◆ DOCUMENT EXCERPT
•••

Heck, they even teach you how to eat chocolate. Turns out most of us have been doing it wrong all our lives, but then again, nobody needs to have that Snickers bar sit in their mouthful too long. Instead, what's recommended by Cococlectic is to break off small pieces, smell the aroma, and then let the bite melt on your tongue. It's a slow process, but what you find is more and more comes into focus, kind of like when you settle yourself into what you at first think is a dark room (fitting for chocolate, no?). Try to put yourself in a wine tasting mood. Each shipment comes with a handy, visual tasting flavor wheel with taste descriptors, suggesting you might find everything from a vegetative cooked green olive note to a caramel, molasses one, with a possible soupçon of earthy mushroom along the way.
The best part of fine, craft bean-to-bar chocolate is you need less of it to be satisfied. All that rich cocoa goodness floods you taste buds, sort of coats them if you really keep your teeth at bay and let the chocolate melt. You don't need gobs it in an impossible effort to be pleased that only ends with you feeling grossly stuffed.

•••

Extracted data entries
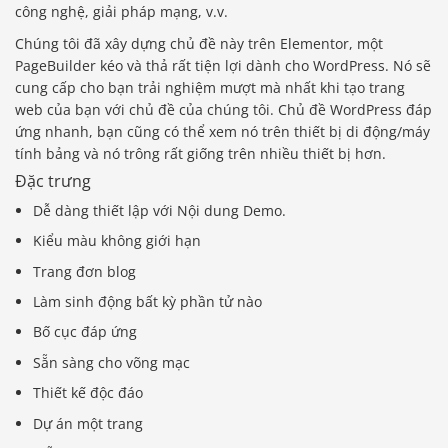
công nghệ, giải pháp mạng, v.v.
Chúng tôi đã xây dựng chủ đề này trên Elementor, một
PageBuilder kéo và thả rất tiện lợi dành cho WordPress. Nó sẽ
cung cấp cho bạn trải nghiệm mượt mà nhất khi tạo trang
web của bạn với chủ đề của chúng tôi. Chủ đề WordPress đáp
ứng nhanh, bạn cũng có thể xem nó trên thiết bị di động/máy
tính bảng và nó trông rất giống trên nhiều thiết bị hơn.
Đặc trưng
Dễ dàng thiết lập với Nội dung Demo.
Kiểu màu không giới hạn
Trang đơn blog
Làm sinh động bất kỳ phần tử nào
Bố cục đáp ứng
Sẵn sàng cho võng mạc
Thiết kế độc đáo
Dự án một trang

•••

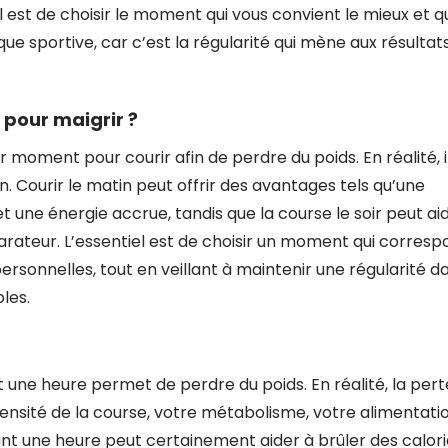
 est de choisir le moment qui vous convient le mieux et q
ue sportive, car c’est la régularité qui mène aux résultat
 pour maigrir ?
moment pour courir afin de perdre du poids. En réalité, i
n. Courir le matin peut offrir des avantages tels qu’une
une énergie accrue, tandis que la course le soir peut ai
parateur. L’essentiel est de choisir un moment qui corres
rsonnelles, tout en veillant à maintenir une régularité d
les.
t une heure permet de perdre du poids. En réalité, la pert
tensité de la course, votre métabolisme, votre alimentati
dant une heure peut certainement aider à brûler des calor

•••

◆ REQUIREMENT 1
From the chocolate-tasting passage, reproduce the text starting with "Heck, they even" and going on through "along the way.".
◆ REQUIREMENT 2
In the chocolate-tasting passage, what comes with each shipment?
◆ REQUIREMENT 3
Resume the chocolate-tasting passage after its last sentence.
None of the lines is needed here.

◆ WRITTEN ANSWER 1
Heck, they even teach you how to eat chocolate. Turns out most of us have been doing it wrong all our lives, but then again, nobody needs to have that Snickers bar sit in their mouthful too long. Instead, what's recommended by Cococlectic is to break off small pieces, smell the aroma, and then let the bite melt on your tongue. It's a slow process, but what you find is more and more comes into focus, kind of like when you settle yourself into what you at first think is a dark room (fitting for chocolate, no?). Try to put yourself in a wine tasting mood. Each shipment comes with a handy, visual tasting flavor wheel with taste descriptors, suggesting you might find everything from a vegetative cooked green olive note to a caramel, molasses one, with a possible soupçon of earthy mushroom along the way.

◆ WRITTEN ANSWER 2
A handy, visual tasting flavor wheel with taste descriptors.

◆ WRITTEN ANSWER 3
A card in your box provides more information about each purveyor--their history, their methods, their sources. Every bar is "all vegan, non-GMO, fair-trade, ethically sourced," their press releases points out, continuing, "Cococlectic’s chocolate bars do not contain any soy, gluten, dairy or nut, but they may be produced in a facility that handles these ingredients." So it's good for you chocolate! Plus, the San Francisco-based Cococlectic, which began in 2014, is a women-owned and minority diverse-owned business. (That's co-founders Doreen Leong and Brett Wallace, below.)